What is Leadership Coaching?

Coaching is a fast growing and increasingly widely accepted professional activity, both within organisations as executive, leadership or management coaching and within society in general as life coaching.

Yet coaching is in the early stage of development as a professional practice and discipline, without well defined boundaries and with an immature knowledge base. Coaching is currently many different things to different people, and the scope of what we call leadership coaching is a relatively specialised part of this. For this reason it is important to create some distinctions between what we are engaged in and all coaching.

There is naturally an on-going battle for the high ground in terms of defining, developing and governing the profession, with different national and international bodies offering accreditation standards and structures for coaches. Everyone with an interest in the subject will tend give their own definition of coaching and their view of what constitutes good professional practice.

Rather than creating our own professional code of practice, we have closely aligned ourselves to APECS and adhere to their Ethical Guidelines. APECS are a natural partner for us, as they represent the mature and serious minded end of the coaching market, and their philosophy of personal and professional development is similar to ours.

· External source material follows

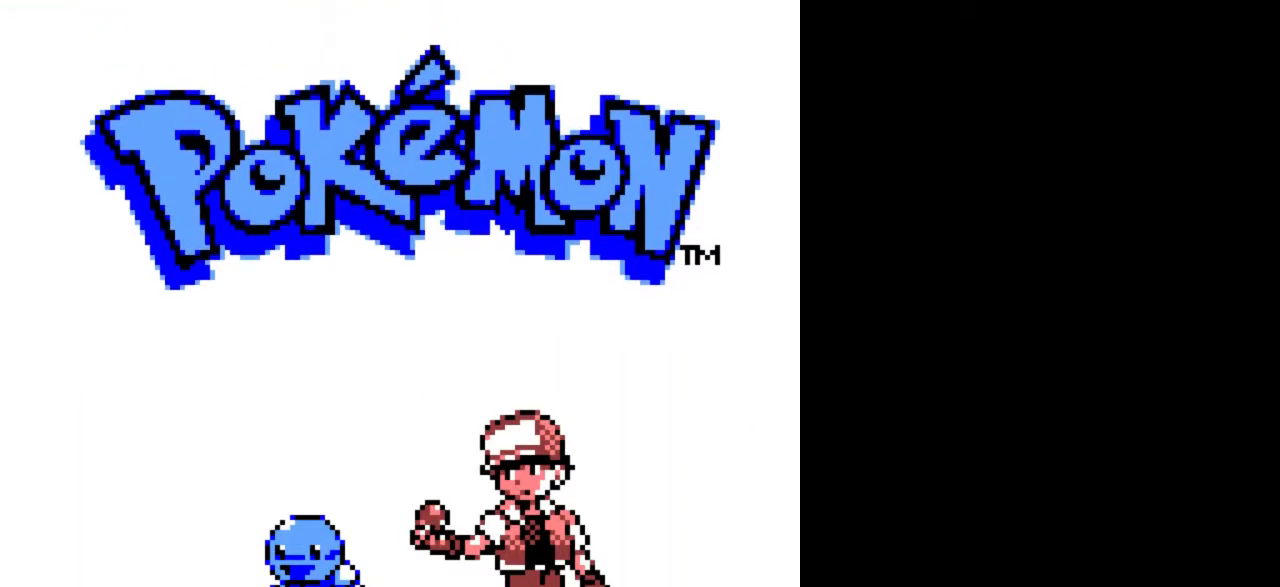
{"buttons": ["START"], "events": []}
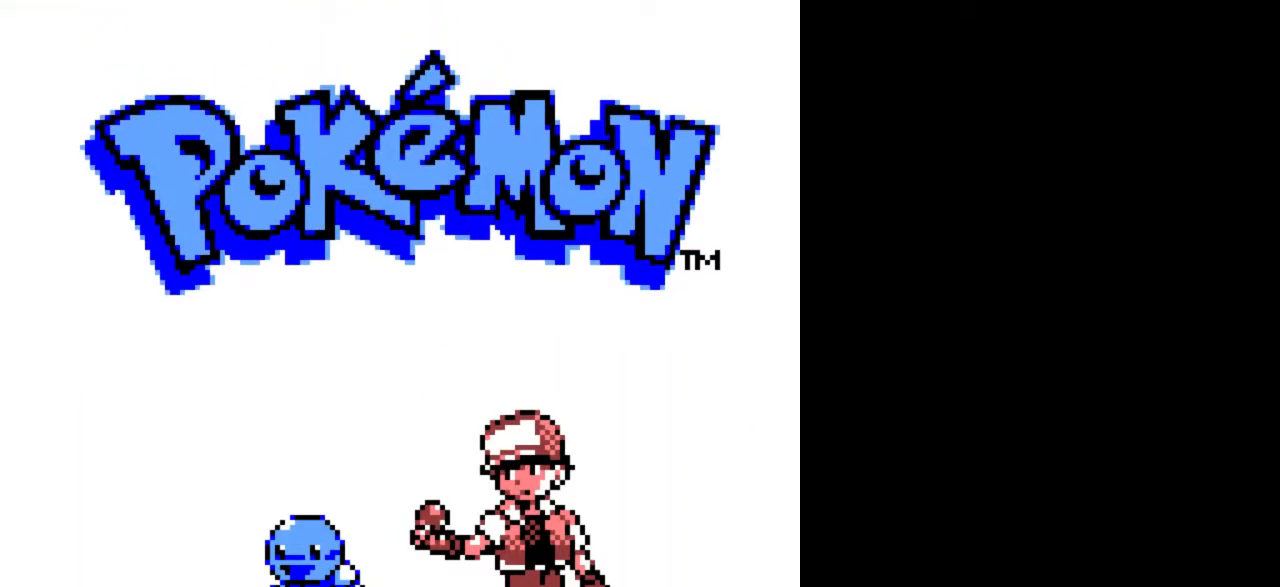
{"buttons": ["START"], "events": []}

Rather than attempting to create a water-tight definition which can limit the scope of coaching unnecessarily, we prefer to highlight some key principles that are also shared by others

So what do we mean by coaching? It is…

  • a supportive, enabling and empowering relationship and activity that honours the autonomy, resourcefulness, creativity and responsibility of the client
  • is goal, future or outcome oriented in purpose, and yet can include working with the client in the domains of past, present or future
  • is usually a one-to-one relationship and activity between a coach and a coaching client, which takes place within a contextof confidentiality and trust
  • is appropriate for anyone who is what the psychological profession calls a ‘healthy neurotic’and is not suffering from serious psychopathological conditions
  • can encompass the inner and outer dimensions of people’s lives and work; the personal and the practical aspects of business; psychological and behavioural perspectives; physical, emotional, mental and spiritual levels ofthe clients experience

and leadership coaching…

  • takes place within an organisational context involving multiple clients, usually this means a coaching sponsor as well as individual coaching clients
  • focuses on leadership as a calling and orientation rather than as a formal role – we can all be leaders to some extent within our roles in work or life in general
  • can involve working with individuals and teams as part of an organisational system
  • can encompass multiple agendas and issues, including those of performance, behaviour, change, development, purpose, meaning and crisis

There are some key situational principles that are also important to be aware of. The nature and scope of the work that is possible in leadership coaching is determined by three things; the professional capability and personal capacity of the coach; the development, openness and availability of the client; and the nature of the needs and issues they bring. Different coaches can work at a greater or lesser level of depth, involving emotional, personal and psychological issues and material depending upon their training, skills and experience.

Attempting to draw an arbitrary line between coaching and therapy in terms of the human content or territory that can be involved (e.g. ‘therapy deals with emotions and the past’) is unhelpful and muddle-headed– the difference between coaching and therapy is primarily about the context, purpose and method of the work. However, at the same time, the coach must only work in territory within which they are competent and confident. This includes being attuned to reading their client and their openness and availability to working at different levels. Coaching works best when there is some self-awareness to work with and a willingness to learn through the coaching relationship. The agenda that clients bring is also critical, although the coach must be aware that more fundamental issues may lie beneath presenting issues and seek to uncover these.

Finally, the match between coach and client is also important. Typically coaches work best with coachees for whom they are grounded in the stage of development that the coachee is evolving towards (for example, using the Leadership Development Framework, a coach centred at Achiever is a good fit with a coachee centred in Expert but who’s goals imply a shift towards Achiever). Obviously this is tricky territory and assessing someone’s development is a complex art at best, but it is also relatively easy to sense when a mismatch between coach and client exists.